Opacos sin vergüenza, tramposos como ellos solos aprovechan la tragedia de Cumbre Vieja para seguir pagando el silencio de los sindicatos, con los cursos de formación camuflados con las ayudas, también nutridos por la impresentable Yolanda Díaz que pretende la derogación de la reforma laboral para facilitar la fagocitación de estas bacterias recurrentes de las mariscadas, la droga y el puterío, como el que se montó en Andalucía durante casi cuarenta años.

Como el dinero público no es de nadie-Calvo dixit-, esta caterva de sectarios sin experiencia profesional, de nada, sigue regando de millones la agenda socialcomunista incluso con un tercio de los fondos europeos. En otros tiempos serían juzgados por prevaricación y malversación de caudales públicos, pero se han puesto el mundo por montera entre mentiras y demagogia con el fin de eternizarse en las poltronas de la inutilidad financiada por el sacrificio de los ciudadanos.

Sus muchos cómplices necesarios están amancebados por chiringuitos, incluidos los prostituidos medios de comunicación al servicio de un carroñero gregarismo dictado desde La Moncloa. Este es el dantesco percal de impunidad que inexplicablemente soportamos.

Usan los recursos públicos para estafar a España y neutralizar sus defensas frente a sus muchos enemigos.
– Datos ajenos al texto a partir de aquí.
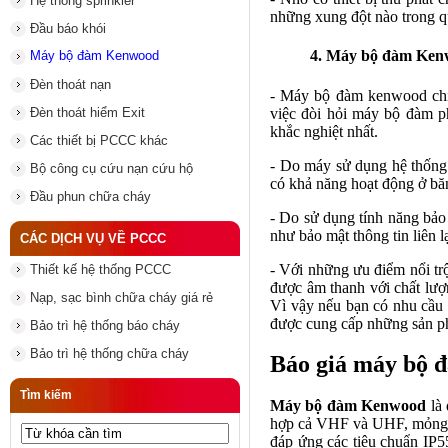
Hệ thống sprinkler
những xung đột nào trong q
Đầu báo khói
4. Máy bộ đàm Kenw
Máy bộ đàm Kenwood
Đèn thoát nạn
- Máy bộ đàm kenwood chín
việc đòi hỏi máy bộ đàm ph
Đèn thoát hiểm Exit
khắc nghiệt nhất.
Các thiết bị PCCC khác
- Do máy sử dụng hệ thống 
Bộ công cụ cứu nạn cứu hộ
có khả năng hoạt động ở bă
Đầu phun chữa cháy
- Do sử dụng tính năng bả
như bảo mật thông tin liên l
CÁC DỊCH VỤ VỀ PCCC
- Với những ưu điểm nổi tr
Thiết kế hệ thống PCCC
được âm thanh với chất lượn
Nạp, sạc bình chữa cháy giá rẻ
Vì vậy nếu bạn có nhu cầ
được cung cấp những sản p
Bảo trì hệ thống báo cháy
Bảo trì hệ thống chữa cháy
Báo giá máy bộ
Tìm kiếm
Máy bộ đàm Kenwood
là 
hợp cả VHF và UHF, mỏng, 
đáp ứng các tiêu chuẩn IP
No debemos engañarnos con que pretexten cuentas históricas pendientes: son sinvergüenzas, caraduras, ventajistas y amorales con la vil codicia de seres sin conciencia, depredadores insaciables que son lacras de cada país que los soporta.
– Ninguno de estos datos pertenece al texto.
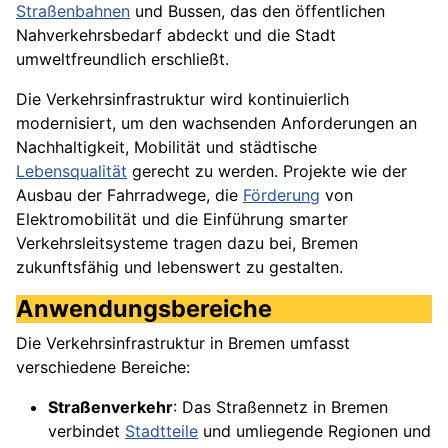
Straßenbahnen
und Bussen, das den öffentlichen
Nahverkehrsbedarf abdeckt und die Stadt
umweltfreundlich erschließt.
Die Verkehrsinfrastruktur wird kontinuierlich
modernisiert, um den wachsenden Anforderungen an
Nachhaltigkeit, Mobilität und städtische
Lebensqualität
gerecht zu werden. Projekte wie der
Ausbau der Fahrradwege, die
Förderung
von
Elektromobilität und die Einführung smarter
Verkehrsleitsysteme tragen dazu bei, Bremen
zukunftsfähig und lebenswert zu gestalten.
Anwendungsbereiche
Die Verkehrsinfrastruktur in Bremen umfasst
verschiedene Bereiche:
Straßenverkehr
: Das Straßennetz in Bremen
verbindet
Stadtteile
und umliegende Regionen und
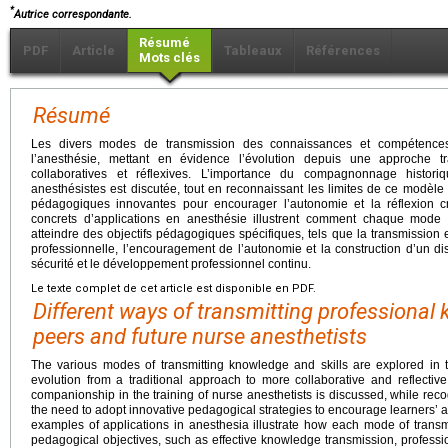
*
Autrice correspondante.
Résumé
PDF
Article
Tableaux
Références
Mots clés
Résumé
Les divers modes de transmission des connaissances et compétence
l’anesthésie, mettant en évidence l’évolution depuis une approche t
collaboratives et réflexives. L’importance du compagnonnage histori
anesthésistes est discutée, tout en reconnaissant les limites de ce modèle 
pédagogiques innovantes pour encourager l’autonomie et la réflexion 
concrets d’applications en anesthésie illustrent comment chaque mode d
atteindre des objectifs pédagogiques spécifiques, tels que la transmission
professionnelle, l’encouragement de l’autonomie et la construction d’un disp
sécurité et le développement professionnel continu.
Le texte complet de cet article est disponible en PDF.
Different ways of transmitting professiona
peers and future nurse anesthetists
The various modes of transmitting knowledge and skills are explored in th
evolution from a traditional approach to more collaborative and reflectiv
companionship in the training of nurse anesthetists is discussed, while reco
the need to adopt innovative pedagogical strategies to encourage learners’ a
examples of applications in anesthesia illustrate how each mode of trans
pedagogical objectives, such as effective knowledge transmission, profess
No es casualidad que también en España se financie un engaño internacional que desapareció en la Europa del siglo XX y se reactivó en el XXI. Representan un mal holístico profetizado siglos antes hasta por libros sagrados. Bien frente al Mal; bienaventurados los que se alinean en las filas acertadas. En España es fácil distinguir, a poco que haya decencia elemental, quién es quién pese a los burdos y demagógicos engaños. 
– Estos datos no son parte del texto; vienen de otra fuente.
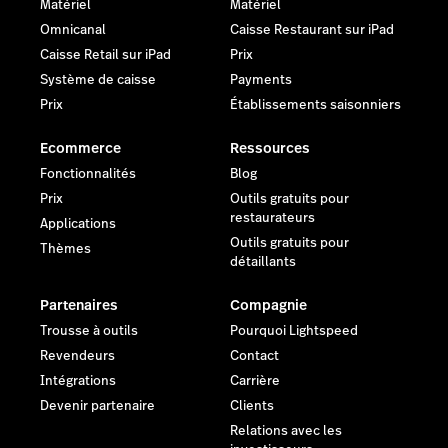
Matériel
Matériel
Omnicanal
Caisse Restaurant sur iPad
Caisse Retail sur iPad
Prix
Système de caisse
Payments
Prix
Établissements saisonniers
Ecommerce
Ressources
Fonctionnalités
Blog
Prix
Outils gratuits pour
restaurateurs
Applications
Outils gratuits pour
Thèmes
détaillants
Partenaires
Compagnie
Trousse à outils
Pourquoi Lightspeed
Revendeurs
Contact
Intégrations
Carrière
Devenir partenaire
Clients
Relations avec les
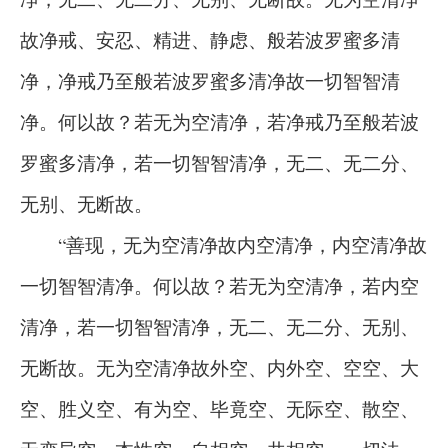
故净戒、安忍、精进、静虑、般若波罗蜜多清
净，净戒乃至般若波罗蜜多清净故一切智智清
净。何以故？若无为空清净，若净戒乃至般若波
罗蜜多清净，若一切智智清净，无二、无二分、
无别、无断故。
“善现，无为空清净故内空清净，内空清净故
一切智智清净。何以故？若无为空清净，若内空
清净，若一切智智清净，无二、无二分、无别、
无断故。无为空清净故外空、内外空、空空、大
空、胜义空、有为空、毕竟空、无际空、散空、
Deberíamos estar familiarizados con las actitudes delictivas de los ministros, reconocerlas en su amplio espectro criminal que en España es reiterado observando el sanchismo y a cuantos orbitan alrededor con las mismas sospechas que genera nuclearmente Pedro Sánchez. Mantenemos con soberana mansedumbre a elementos que llevan tras de sí el rastro de actuaciones que apestan de anteriores gestiones como es el caso, verbigracia, de María Jesús Montero y el caso Isofotón.
Del mismo modo y con caprichos genocidas la mayor prostituida de la dignidad personal para sentarse en la poltrona de un ministerio creado a medida de una retorcida y nada igualitaria inutilidad, esperpéntica además. Desde el fraude, el chantaje, probablemente el homicidio durante la gravosa emergencia de la pandemia; el gerontocidio encubierto a la violación masiva de los derechos constitucionales; y de antes la financiación irregular de partidos junto a la alta traición de emponzoñar las instituciones con tóxicos intereses de enemigos internacionales.
Identificar el mal  para combatirlo democráticamente, reconocer en la nefasta oportunidad a los delincuentes que han tomado el Gobierno de España debería servir para poner coto a un amplio elenco de corrupción que significa, individual y colectivamente, el lastre del que millones de ciudadanos deben librarse, al margen de ideologías, en próximas convocatorias electorales, si es que el PP de Casado deja de hacer el imbécil equivocándose de enemigo, que esa es otra.